In previous posts, I mentioned that I was able to build and use an IRC client and wanted to dive a little more deeply into that.
I built ircII 2.8.2, the final release of the classic Unix irc client from which many newer clients were spawned. It is a painfully period correct piece of software for this machine. It compiled with gcc 3.0.4 without issue and, unlike my issue with the games, the install script put all the things in all the right places! In other words, a completely painless build and install process! On top of that, the resulting executable runs without issue.
I’m currently joined to 2 channels on a server and it’s using a scant 600k of memory. This is greatly appreciated on a machine with only 40 MB. For comparison, as I type this in VIM on the same machine, it’s using 1.8MB, yikes! Honestly though, this is the fun part about working on machine with limited resource, it actually kind of matters how memory hungry the software is.
On this machine, I can’t even load one my IMAP folders in PINE with 80K+ messages. Pine crashes with an Out of Memory error. I’m trying to figure out if I want to do an archive folder of that mailing list, and just have the incoming flow hit the filtered folder. But I digress.
The only real issue I’ve had with ircII is that the commands needed to use it are mind bendingly obtuse. The man page doesn’t really help outside of setting up a connection. The in program help…well, either I messed up the install or it just wasn’t in my source tarball, because it don’t work. If you’ve ever read The UNIX-HATERS handbook, THIS is what they’re talking about in the Documentation chapter. Commands that don’t make sense and aren’t really discoverable.
Eventually I was able to dig up a web page, where the commands were mostly documented, in a very terse fashion:
www.irchelp.org/clients/unix/ircii/commands/irciihelp/window/index.html
It turns out that doing a google search for “ircII commands” doesn’t really yield anything useful in the year 2025. Especially as the big search engines, have started largely ignoring quoting, and instead return results for irc clients that are NOT ircII.
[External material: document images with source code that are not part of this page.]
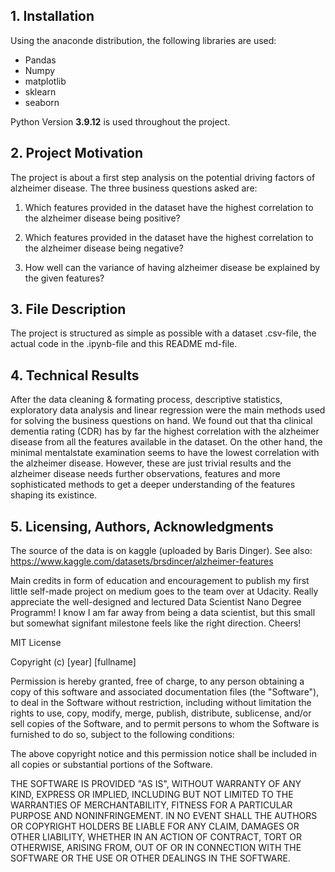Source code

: ## 1. Installation
Using the anaconde distribution, the following libraries are used:
- Pandas
- Numpy
- matplotlib
- sklearn
- seaborn

Python Version **3.9.12** is used throughout the project.


## 2. Project Motivation
The project is about a first step analysis on the potential driving factors of alzheimer disease. The three business questions asked are:
1. Which features provided in the dataset have the highest correlation to the alzheimer disease being positive?

2. Which features provided in the dataset have the highest correlation to the alzheimer disease being negative?

3. How well can the variance of having alzheimer disease be explained by the given features?


## 3. File Description
The project is structured as simple as possible with a dataset .csv-file, the actual code in the .ipynb-file and this README md-file.


## 4. Technical Results
After the data cleaning & formating process, descriptive statistics, exploratory data analysis and linear regression were the main methods used for solving the business questions on hand. We found out that tha clinical dementia rating (CDR) has by far the highest correlation with the alzheimer disease from all the features available in the dataset. On the other hand, the minimal mentalstate examination seems to have the lowest correlation with the alzheimer disease. However, these are just trivial results and the alzheimer disease needs further observations, features and more sophisticated methods to get a deeper understanding of the features shaping its existince.


## 5. Licensing, Authors, Acknowledgments
The source of the data is on kaggle (uploaded by Baris Dinger). See also: https://www.kaggle.com/datasets/brsdincer/alzheimer-features

Main credits in form of education and encouragement to publish my first little self-made project on medium goes to the team  over at Udacity. Really appreciate the well-designed and lectured Data Scientist Nano Degree Programm! I know I am far away from being a data scientist, but this small but somewhat signifant milestone feels like the right direction. Cheers!



MIT License

Copyright (c) [year] [fullname]

Permission is hereby granted, free of charge, to any person obtaining a copy
of this software and associated documentation files (the "Software"), to deal
in the Software without restriction, including without limitation the rights
to use, copy, modify, merge, publish, distribute, sublicense, and/or sell
copies of the Software, and to permit persons to whom the Software is
furnished to do so, subject to the following conditions:

The above copyright notice and this permission notice shall be included in all
copies or substantial portions of the Software.

THE SOFTWARE IS PROVIDED "AS IS", WITHOUT WARRANTY OF ANY KIND, EXPRESS OR
IMPLIED, INCLUDING BUT NOT LIMITED TO THE WARRANTIES OF MERCHANTABILITY,
FITNESS FOR A PARTICULAR PURPOSE AND NONINFRINGEMENT. IN NO EVENT SHALL THE
AUTHORS OR COPYRIGHT HOLDERS BE LIABLE FOR ANY CLAIM, DAMAGES OR OTHER
LIABILITY, WHETHER IN AN ACTION OF CONTRACT, TORT OR OTHERWISE, ARISING FROM,
OUT OF OR IN CONNECTION WITH THE SOFTWARE OR THE USE OR OTHER DEALINGS IN THE
SOFTWARE.
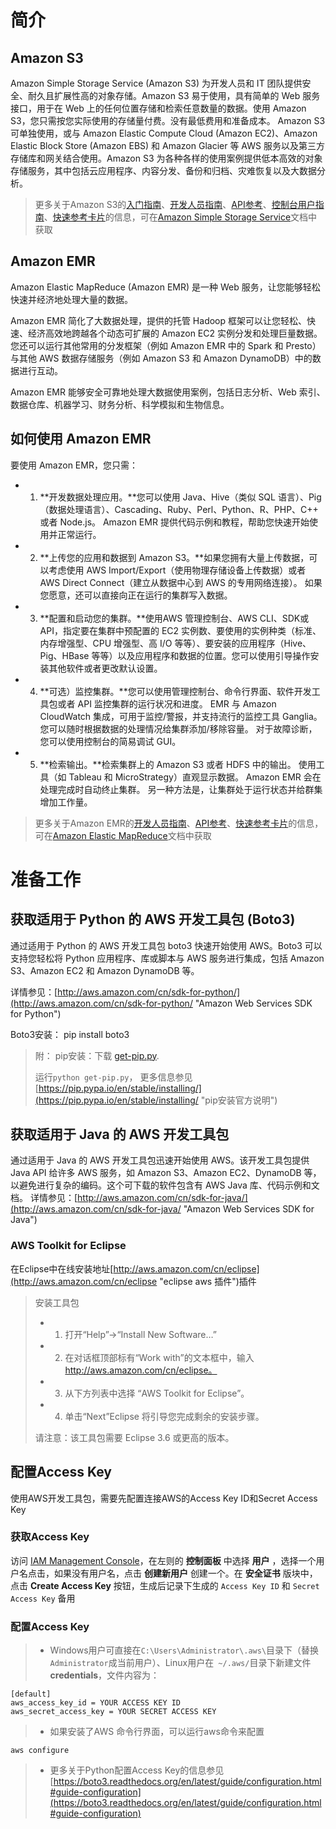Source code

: # 简介

## Amazon S3
Amazon Simple Storage Service (Amazon S3) 为开发人员和 IT 团队提供安全、耐久且扩展性高的对象存储。Amazon S3 易于使用，具有简单的 Web 服务接口，用于在 Web 上的任何位置存储和检索任意数量的数据。使用 Amazon S3，您只需按您实际使用的存储量付费。没有最低费用和准备成本。
Amazon S3 可单独使用，或与 Amazon Elastic Compute Cloud (Amazon EC2)、Amazon Elastic Block Store (Amazon EBS) 和 Amazon Glacier 等 AWS 服务以及第三方存储库和网关结合使用。Amazon S3 为各种各样的使用案例提供低本高效的对象存储服务，其中包括云应用程序、内容分发、备份和归档、灾难恢复以及大数据分析。

> 更多关于Amazon S3的[入门指南](http://docs.aws.amazon.com/AmazonS3/latest/gsg/)、[开发人员指南](http://docs.aws.amazon.com/AmazonS3/latest/dev/)、[API参考](http://docs.aws.amazon.com/AmazonS3/latest/API/Welcome.html)、[控制台用户指南](http://docs.aws.amazon.com/AmazonS3/latest/UG/)、[快速参考卡片](http://awsdocs.s3.amazonaws.com/S3/latest/s3-qrc.pdf)的信息，可在[Amazon Simple Storage Service](https://aws.amazon.com/cn/documentation/s3/?icmpid=docs_menu "Amazon Simple Storage Service 文档")文档中获取

## Amazon EMR
Amazon Elastic MapReduce (Amazon EMR) 是一种 Web 服务，让您能够轻松快速并经济地处理大量的数据。

Amazon EMR 简化了大数据处理，提供的托管 Hadoop 框架可以让您轻松、快速、经济高效地跨越各个动态可扩展的 Amazon EC2 实例分发和处理巨量数据。您还可以运行其他常用的分发框架（例如 Amazon EMR 中的 Spark 和 Presto）与其他 AWS 数据存储服务（例如 Amazon S3 和 Amazon DynamoDB）中的数据进行互动。

Amazon EMR 能够安全可靠地处理大数据使用案例，包括日志分析、Web 索引、数据仓库、机器学习、财务分析、科学模拟和生物信息。

## 如何使用 Amazon EMR
要使用 Amazon EMR，您只需：

* 1. **开发数据处理应用。**您可以使用 Java、Hive（类似 SQL 语言）、Pig（数据处理语言）、Cascading、Ruby、Perl、Python、R、PHP、C++ 或者 Node.js。 Amazon EMR 提供代码示例和教程，帮助您快速开始使用并正常运行。
* 2. **上传您的应用和数据到 Amazon S3。**如果您拥有大量上传数据，可以考虑使用 AWS Import/Export（使用物理存储设备上传数据）或者 AWS Direct Connect（建立从数据中心到 AWS 的专用网络连接）。 如果您愿意，还可以直接向正在运行的集群写入数据。
* 3. **配置和启动您的集群。**使用AWS 管理控制台、AWS CLI、SDK或API，指定要在集群中预配置的 EC2 实例数、要使用的实例种类（标准、内存增强型、CPU 增强型、高 I/O 等等）、要安装的应用程序（Hive、Pig、HBase 等等）以及应用程序和数据的位置。您可以使用引导操作安装其他软件或者更改默认设置。
* 4. **可选）监控集群。**您可以使用管理控制台、命令行界面、软件开发工具包或者 API 监控集群的运行状况和进度。 EMR 与 Amazon CloudWatch 集成，可用于监控/警报，并支持流行的监控工具 Ganglia。 您可以随时根据数据的处理情况给集群添加/移除容量。 对于故障诊断，您可以使用控制台的简易调试 GUI。
* 5. **检索输出。**检索集群上的 Amazon S3 或者 HDFS 中的输出。 使用工具（如 Tableau 和 MicroStrategy）直观显示数据。 Amazon EMR 会在处理完成时自动终止集群。 另一种方法是，让集群处于运行状态并给群集增加工作量。

> 更多关于Amazon EMR的[开发人员指南](http://docs.aws.amazon.com/zh_cn/ElasticMapReduce/latest/DeveloperGuide/emr-what-is-emr.html)、[API参考](http://docs.aws.amazon.com/ElasticMapReduce/latest/API/)、[快速参考卡片](http://s3.amazonaws.com/awsdocs/ElasticMapReduce/latest/emr-qrc.pdf)的信息，可在[Amazon Elastic MapReduce](http://aws.amazon.com/cn/documentation/elasticmapreduce/ "Amazon Elastic MapReduce 文档")文档中获取

# 准备工作
## 获取适用于 Python 的 AWS 开发工具包 (Boto3)

通过适用于 Python 的 AWS 开发工具包 boto3 快速开始使用 AWS。Boto3 可以支持您轻松将 Python 应用程序、库或脚本与 AWS 服务进行集成，包括 Amazon S3、Amazon EC2 和 Amazon DynamoDB 等。

详情参见：[http://aws.amazon.com/cn/sdk-for-python/](http://aws.amazon.com/cn/sdk-for-python/ "Amazon Web Services SDK for Python")

Boto3安装： pip install boto3
> 附： pip安装：下载 [get-pip.py](https://bootstrap.pypa.io/get-pip.py "get-pip.py").
> 
> 运行`python get-pip.py`， 更多信息参见[https://pip.pypa.io/en/stable/installing/](https://pip.pypa.io/en/stable/installing/ "pip安装官方说明")


## 获取适用于 Java 的 AWS 开发工具包

通过适用于 Java 的 AWS 开发工具包迅速开始使用 AWS。该开发工具包提供 Java API 给许多 AWS 服务，如 Amazon S3、Amazon EC2、DynamoDB 等，以避免进行复杂的编码。这个可下载的软件包含有 AWS Java 库、代码示例和文档。 
详情参见：[http://aws.amazon.com/cn/sdk-for-java/](http://aws.amazon.com/cn/sdk-for-java/ "Amazon Web Services SDK for Java")

### AWS Toolkit for Eclipse
在Eclipse中在线安装地址[http://aws.amazon.com/cn/eclipse](http://aws.amazon.com/cn/eclipse "eclipse aws 插件")插件
> 安装工具包
> 
> * 1. 打开“Help”->“Install New Software…”
> * 2. 在对话框顶部标有“Work with”的文本框中，输入 http://aws.amazon.com/cn/eclipse。
> * 3. 从下方列表中选择 “AWS Toolkit for Eclipse”。
> * 4. 单击“Next”Eclipse 将引导您完成剩余的安装步骤。
> 
> 请注意：该工具包需要 Eclipse 3.6 或更高的版本。


## 配置Access Key
使用AWS开发工具包，需要先配置连接AWS的Access Key ID和Secret Access Key

### 获取Access Key
访问 [IAM Management Console](https://console.aws.amazon.com/iam/home#home)，在左则的 **控制面板** 中选择 **用户** ，选择一个用户名点击，如果没有用户名，点击 **创建新用户** 创建一个。在 **安全证书** 版块中，点击 **Create Access Key** 按钮，生成后记录下生成的 `Access Key ID` 和 `Secret Access Key` 备用

### 配置Access Key
> * Windows用户可直接在`C:\Users\Administrator\.aws\`目录下（替换`Administrator`成当前用户）、Linux用户在` ~/.aws/`目录下新建文件**credentials**，文件内容为：

	[default]  
	aws_access_key_id = YOUR ACCESS KEY ID 
	aws_secret_access_key = YOUR SECRET ACCESS KEY

> * 如果安装了AWS 命令行界面，可以运行aws命令来配置

	aws configure

> * 更多关于Python配置Access Key的信息参见[https://boto3.readthedocs.org/en/latest/guide/configuration.html#guide-configuration](https://boto3.readthedocs.org/en/latest/guide/configuration.html#guide-configuration)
I don’t believe what I wanted to do was terribly complicated. I wanted to join two channels on a server and be able to keep track of both reasonably at the same time. It took about 30 minutes of reading that webpage, and typing /window commands in to see what they actually did to come up with a simple (HA!) 5 line
.ircrc file to do exactly what I wanted.
SET NOVICE OFF #This lets you join more than one channel at a time
WINDOW NEW #This splits the screen in half horizontally
join #foo #This joins #foo in the top window
WINDOW GOTO 2 #This moves to the bottom window
join ##bar #this joins ##bar in the bottom window.
So yeah, now that I’ve been using it for a while, I’ve started to get the hang of it. I’ve moved on to some more advanced use, like hiding windows, swapping windows and moving windows. Catch me on irc.oftc.net, as mechanicjay — or mj_ultrix if I’m logged in from the ultrix box. If you’re really lucky I’ll even be able to figure out that you’ve messaged me!